In one form, the present invention provides a catalyst configuration for a motor vehicle having an engine with a plurality of exhaust ports that carry exhaust gases from the combustion chamber of the engine. The exhaust gases leave the combustion chamber and flow in a downstream direction by first entering the exhaust ports. The exhaust gas from the exhaust ports then enters a plurality of tubes extending from a shell, the shell also includes an exit portion that decreases in diameter in the downstream direction. Each tube includes a conically shaped catalyst disposed adjacent to the exhaust port. The conically shaped catalysts have a front face and a rear face, said rear face being larger than said front face. The conically shaped catalysts also include cells that vary in size, the cell size increases in the downstream direction. The conically shaped catalysts are constructed from a metal substrate.

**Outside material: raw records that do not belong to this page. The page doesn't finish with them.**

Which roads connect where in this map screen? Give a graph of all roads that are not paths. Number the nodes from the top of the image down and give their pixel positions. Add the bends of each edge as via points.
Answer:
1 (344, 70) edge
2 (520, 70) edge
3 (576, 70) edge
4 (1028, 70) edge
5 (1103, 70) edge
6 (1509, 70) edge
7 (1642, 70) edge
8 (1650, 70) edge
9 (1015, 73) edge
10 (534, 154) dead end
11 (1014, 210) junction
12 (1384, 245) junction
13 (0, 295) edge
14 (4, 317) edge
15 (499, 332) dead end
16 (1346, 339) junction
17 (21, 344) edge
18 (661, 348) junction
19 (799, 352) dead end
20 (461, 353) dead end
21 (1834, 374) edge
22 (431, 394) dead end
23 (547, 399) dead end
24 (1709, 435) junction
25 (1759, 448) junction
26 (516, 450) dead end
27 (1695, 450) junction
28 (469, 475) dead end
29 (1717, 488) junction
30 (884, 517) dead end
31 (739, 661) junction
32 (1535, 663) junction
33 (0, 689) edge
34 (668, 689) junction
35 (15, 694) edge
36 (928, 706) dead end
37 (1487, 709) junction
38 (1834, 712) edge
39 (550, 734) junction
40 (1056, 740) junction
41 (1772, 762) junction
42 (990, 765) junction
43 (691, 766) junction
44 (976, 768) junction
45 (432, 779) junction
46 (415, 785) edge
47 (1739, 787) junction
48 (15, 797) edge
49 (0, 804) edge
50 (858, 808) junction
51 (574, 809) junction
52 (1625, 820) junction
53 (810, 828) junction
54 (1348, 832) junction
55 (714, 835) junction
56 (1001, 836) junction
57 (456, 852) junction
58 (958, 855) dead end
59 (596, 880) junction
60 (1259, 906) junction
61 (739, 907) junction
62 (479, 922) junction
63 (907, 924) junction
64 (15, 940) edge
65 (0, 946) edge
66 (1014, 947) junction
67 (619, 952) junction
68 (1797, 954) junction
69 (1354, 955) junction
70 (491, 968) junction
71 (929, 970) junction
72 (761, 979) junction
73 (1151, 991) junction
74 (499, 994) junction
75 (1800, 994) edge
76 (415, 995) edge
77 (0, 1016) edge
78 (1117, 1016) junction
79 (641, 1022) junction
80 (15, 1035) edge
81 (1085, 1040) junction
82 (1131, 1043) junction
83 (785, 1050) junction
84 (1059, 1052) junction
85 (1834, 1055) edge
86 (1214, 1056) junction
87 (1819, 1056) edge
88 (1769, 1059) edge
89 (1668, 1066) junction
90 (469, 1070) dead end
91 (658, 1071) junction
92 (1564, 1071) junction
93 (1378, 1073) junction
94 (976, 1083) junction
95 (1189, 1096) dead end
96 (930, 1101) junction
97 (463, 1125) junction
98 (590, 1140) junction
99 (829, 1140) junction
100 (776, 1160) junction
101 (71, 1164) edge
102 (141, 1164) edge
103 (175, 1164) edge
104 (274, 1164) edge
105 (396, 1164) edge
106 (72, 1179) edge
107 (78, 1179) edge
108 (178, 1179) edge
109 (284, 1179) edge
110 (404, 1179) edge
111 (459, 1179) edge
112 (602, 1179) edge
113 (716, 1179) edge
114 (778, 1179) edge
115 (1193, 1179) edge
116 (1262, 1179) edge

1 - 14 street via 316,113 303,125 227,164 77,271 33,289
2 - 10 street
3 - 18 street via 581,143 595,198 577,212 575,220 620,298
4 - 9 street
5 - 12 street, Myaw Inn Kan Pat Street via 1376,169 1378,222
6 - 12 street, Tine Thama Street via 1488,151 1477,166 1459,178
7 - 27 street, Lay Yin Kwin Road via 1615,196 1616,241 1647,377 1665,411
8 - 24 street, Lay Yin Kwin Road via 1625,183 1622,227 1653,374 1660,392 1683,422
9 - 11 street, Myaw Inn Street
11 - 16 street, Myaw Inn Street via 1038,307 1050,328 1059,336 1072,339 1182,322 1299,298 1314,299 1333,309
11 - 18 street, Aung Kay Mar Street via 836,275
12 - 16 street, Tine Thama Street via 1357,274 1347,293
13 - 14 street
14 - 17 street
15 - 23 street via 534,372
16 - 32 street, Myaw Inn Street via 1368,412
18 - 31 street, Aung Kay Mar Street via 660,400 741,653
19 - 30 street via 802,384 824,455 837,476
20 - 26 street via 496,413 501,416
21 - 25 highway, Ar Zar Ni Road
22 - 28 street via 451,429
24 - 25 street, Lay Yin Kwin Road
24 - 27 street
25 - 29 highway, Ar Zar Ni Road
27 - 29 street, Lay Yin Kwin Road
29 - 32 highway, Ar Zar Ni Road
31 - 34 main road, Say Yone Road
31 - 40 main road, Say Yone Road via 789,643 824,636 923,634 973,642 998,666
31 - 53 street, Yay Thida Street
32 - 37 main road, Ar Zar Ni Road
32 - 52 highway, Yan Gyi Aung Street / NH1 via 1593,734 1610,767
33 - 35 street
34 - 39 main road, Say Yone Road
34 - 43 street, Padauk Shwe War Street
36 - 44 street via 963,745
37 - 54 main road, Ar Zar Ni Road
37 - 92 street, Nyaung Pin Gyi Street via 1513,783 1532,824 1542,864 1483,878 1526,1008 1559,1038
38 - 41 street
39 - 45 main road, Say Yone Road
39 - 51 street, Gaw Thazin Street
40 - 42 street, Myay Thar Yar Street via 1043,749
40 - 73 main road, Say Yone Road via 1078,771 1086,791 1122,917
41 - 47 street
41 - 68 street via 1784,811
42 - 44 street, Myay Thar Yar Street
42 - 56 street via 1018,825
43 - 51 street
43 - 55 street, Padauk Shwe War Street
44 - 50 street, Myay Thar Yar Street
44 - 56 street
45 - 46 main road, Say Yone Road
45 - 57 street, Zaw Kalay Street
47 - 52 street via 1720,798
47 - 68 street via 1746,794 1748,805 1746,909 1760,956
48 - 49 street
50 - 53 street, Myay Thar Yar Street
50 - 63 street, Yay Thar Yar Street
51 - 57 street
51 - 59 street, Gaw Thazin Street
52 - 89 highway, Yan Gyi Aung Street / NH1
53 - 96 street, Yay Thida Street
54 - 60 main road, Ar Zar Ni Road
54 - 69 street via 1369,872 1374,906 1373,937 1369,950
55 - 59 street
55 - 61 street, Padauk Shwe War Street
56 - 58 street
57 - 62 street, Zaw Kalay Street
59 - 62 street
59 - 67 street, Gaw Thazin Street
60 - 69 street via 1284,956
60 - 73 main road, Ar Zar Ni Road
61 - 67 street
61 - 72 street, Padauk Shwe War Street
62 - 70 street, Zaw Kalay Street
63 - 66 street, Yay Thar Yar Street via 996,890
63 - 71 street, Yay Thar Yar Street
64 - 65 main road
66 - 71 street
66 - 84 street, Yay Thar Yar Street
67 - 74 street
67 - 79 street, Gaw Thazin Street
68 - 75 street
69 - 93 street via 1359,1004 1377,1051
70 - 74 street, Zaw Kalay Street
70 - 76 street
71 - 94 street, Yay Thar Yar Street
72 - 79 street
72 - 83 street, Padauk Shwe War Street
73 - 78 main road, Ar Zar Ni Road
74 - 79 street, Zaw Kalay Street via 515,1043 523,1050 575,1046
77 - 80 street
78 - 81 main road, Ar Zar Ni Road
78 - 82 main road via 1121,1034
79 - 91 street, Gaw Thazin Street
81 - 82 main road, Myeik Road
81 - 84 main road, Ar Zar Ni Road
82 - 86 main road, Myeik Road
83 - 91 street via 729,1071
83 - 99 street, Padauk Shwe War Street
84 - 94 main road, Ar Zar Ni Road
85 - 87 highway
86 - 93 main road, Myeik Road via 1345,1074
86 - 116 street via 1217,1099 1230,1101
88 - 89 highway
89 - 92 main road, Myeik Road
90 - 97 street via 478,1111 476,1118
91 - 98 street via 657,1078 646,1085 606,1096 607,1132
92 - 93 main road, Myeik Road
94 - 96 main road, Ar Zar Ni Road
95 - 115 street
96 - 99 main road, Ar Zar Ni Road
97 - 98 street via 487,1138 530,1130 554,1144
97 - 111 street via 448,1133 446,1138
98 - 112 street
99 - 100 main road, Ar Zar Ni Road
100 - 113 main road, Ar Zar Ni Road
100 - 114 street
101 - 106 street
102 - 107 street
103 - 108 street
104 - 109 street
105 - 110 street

The shell encloses a main brick catalyst. The main catalyst is substantially cylindrical in shape and disposed downstream from the plurality of conically shaped catalysts. The main brick catalyst includes an angled front face and a conical downstream end. The downstream end has a conically shaped formation that decreases in diameter in the downstream direction at a rate greater than the rate at which the exit portion of the shell decreases in the downstream direction. The main catalyst brick is preferably constructed of a ceramic substrate. An exhaust pipe is attached to the exit portion of the shell and extends substantially to the rear of the vehicle.
Additional benefits and advantages of the present invention will become apparent to those skilled in the art to which this invention relates from a reading of the subsequent description of the preferred embodiment and the appended claims, taken in conjunction with the accompanying drawings.